Previous work in a variety of systems has shown that soil acidity is important for shaping soil microorganism communities with potential consequences for plant composition. Soil and root-associated microbial responses to acidity are likely facilitated through changes in soil P. Despite this important linkage between pH and P, experimental manipulations of both pH and P in forest ecosystems are relatively rare and instead studies tend to take advantage of existing gradients in nutrient availability.

This lack of factorial manipulation of pH and P limits the ability to tease apart mechanisms driving the responses of microorganisms to alterations in pH versus other nutrients . To fully understand how changing P alters the soil microorganism community,studies that manipulate soil P directly versus indirectly by changing soil pH are needed. The proposed research utilizes a unique, 12-year forest fertilization experiment that has increased soil pH and P availability independently and together, through the addition of lime and/or phosphate fertilizer.

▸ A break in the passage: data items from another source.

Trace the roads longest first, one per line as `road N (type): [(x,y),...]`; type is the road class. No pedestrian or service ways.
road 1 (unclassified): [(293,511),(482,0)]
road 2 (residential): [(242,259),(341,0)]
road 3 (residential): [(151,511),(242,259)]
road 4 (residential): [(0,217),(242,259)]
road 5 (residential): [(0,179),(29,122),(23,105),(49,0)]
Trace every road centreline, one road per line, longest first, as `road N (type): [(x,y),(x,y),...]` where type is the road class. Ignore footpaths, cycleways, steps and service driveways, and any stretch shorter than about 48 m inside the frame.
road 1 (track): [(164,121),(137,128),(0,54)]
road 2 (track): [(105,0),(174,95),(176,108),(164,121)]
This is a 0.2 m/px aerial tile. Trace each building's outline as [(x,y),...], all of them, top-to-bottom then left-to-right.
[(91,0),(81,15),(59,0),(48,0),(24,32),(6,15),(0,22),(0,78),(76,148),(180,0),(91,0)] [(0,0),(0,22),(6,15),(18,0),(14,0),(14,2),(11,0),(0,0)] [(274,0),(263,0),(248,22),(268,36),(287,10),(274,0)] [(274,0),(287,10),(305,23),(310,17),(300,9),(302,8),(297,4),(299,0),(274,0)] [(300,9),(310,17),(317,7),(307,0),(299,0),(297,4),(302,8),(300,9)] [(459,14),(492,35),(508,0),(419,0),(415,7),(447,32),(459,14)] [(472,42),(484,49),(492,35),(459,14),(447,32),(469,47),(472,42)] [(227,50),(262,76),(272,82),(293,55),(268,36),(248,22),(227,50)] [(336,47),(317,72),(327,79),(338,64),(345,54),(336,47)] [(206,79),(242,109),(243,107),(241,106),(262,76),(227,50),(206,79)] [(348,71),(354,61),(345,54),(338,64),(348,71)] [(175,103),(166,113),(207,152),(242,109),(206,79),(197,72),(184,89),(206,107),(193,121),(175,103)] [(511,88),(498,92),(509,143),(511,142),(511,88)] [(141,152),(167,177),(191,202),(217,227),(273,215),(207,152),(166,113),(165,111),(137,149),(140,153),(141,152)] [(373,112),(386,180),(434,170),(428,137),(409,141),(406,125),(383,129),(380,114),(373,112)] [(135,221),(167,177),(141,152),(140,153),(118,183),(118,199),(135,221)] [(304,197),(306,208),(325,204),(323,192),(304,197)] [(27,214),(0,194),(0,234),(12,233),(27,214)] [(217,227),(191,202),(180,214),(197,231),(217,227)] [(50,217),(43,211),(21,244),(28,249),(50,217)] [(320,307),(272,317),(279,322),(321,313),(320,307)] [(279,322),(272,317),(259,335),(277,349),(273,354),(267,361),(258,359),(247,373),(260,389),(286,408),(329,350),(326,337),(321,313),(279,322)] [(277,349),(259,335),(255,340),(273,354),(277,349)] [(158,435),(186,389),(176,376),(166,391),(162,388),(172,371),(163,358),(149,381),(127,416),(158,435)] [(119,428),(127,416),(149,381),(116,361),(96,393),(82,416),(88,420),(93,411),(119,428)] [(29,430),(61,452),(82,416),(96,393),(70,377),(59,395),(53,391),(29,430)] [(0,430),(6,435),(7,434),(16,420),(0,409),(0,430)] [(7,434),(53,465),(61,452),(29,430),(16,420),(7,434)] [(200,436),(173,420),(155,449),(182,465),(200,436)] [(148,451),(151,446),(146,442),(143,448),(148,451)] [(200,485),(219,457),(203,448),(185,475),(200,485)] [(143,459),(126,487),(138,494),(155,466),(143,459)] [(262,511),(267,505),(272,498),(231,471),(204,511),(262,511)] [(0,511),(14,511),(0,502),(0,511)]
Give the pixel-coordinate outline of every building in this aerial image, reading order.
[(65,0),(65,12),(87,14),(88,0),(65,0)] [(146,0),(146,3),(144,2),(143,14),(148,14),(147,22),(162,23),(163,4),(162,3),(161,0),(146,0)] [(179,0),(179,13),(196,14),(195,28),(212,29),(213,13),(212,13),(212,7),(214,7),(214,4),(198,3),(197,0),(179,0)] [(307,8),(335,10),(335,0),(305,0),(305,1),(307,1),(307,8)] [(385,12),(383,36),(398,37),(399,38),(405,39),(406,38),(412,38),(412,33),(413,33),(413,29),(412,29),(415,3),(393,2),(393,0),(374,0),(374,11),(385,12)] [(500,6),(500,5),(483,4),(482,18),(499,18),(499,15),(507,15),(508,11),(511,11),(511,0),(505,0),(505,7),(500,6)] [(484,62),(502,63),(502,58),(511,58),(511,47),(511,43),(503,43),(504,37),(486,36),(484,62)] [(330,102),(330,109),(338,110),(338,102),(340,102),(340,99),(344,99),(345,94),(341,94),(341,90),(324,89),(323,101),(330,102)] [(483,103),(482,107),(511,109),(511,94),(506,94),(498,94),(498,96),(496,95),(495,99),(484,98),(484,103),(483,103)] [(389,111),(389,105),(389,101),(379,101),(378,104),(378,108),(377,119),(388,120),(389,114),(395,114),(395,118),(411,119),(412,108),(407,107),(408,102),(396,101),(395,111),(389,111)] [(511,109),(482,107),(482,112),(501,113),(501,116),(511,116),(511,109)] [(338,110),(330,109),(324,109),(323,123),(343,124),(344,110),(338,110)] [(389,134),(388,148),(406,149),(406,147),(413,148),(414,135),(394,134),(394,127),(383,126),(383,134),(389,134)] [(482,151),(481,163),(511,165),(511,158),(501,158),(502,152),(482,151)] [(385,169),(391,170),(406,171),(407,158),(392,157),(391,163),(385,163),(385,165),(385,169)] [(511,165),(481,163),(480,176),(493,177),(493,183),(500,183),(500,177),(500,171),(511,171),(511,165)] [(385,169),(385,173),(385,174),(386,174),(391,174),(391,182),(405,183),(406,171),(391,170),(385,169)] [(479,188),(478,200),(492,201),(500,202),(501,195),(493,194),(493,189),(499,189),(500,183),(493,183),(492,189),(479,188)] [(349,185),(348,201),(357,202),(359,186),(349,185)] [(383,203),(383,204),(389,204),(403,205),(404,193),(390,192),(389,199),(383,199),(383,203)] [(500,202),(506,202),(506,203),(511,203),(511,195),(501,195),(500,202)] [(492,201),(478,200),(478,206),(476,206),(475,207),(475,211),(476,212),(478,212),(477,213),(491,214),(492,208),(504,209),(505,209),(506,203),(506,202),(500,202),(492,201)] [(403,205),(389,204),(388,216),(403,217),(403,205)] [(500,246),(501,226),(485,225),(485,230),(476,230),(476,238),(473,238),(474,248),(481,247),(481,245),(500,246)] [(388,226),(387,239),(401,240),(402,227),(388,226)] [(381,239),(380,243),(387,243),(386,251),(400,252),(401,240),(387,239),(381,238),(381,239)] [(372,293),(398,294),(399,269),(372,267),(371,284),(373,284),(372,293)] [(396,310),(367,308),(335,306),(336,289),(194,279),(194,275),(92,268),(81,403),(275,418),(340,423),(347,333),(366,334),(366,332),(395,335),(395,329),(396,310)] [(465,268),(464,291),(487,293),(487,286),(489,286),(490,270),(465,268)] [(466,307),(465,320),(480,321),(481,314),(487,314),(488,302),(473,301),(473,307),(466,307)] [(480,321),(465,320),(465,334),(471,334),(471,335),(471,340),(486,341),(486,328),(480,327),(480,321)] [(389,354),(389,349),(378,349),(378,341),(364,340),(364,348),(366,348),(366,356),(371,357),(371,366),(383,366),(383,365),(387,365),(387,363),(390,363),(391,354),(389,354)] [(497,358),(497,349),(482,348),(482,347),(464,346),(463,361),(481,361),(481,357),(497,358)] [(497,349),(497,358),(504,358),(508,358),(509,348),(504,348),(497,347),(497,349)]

The main objective of this proposal is to determine if altered soil P availability drives changes in taxonomic and functional composition of microorganism communities. The proposed work seeks to disentangle biotic and abiotic drivers of these microbial communities and to identify whether particular phyla or key dominant strains of the microorganism community are driving changes.

In doing so, outcomes from the research proposed will contribute to understanding microbial contributions to changing nutrient cycles and provide a critical step towards a predictive understanding of how soil P availability can alter forest community composition with consequences for future carbon storage.

This award reflects NSF's statutory mission and has been deemed worthy of support through evaluation using the Foundation's intellectual merit and broader impacts review criteria.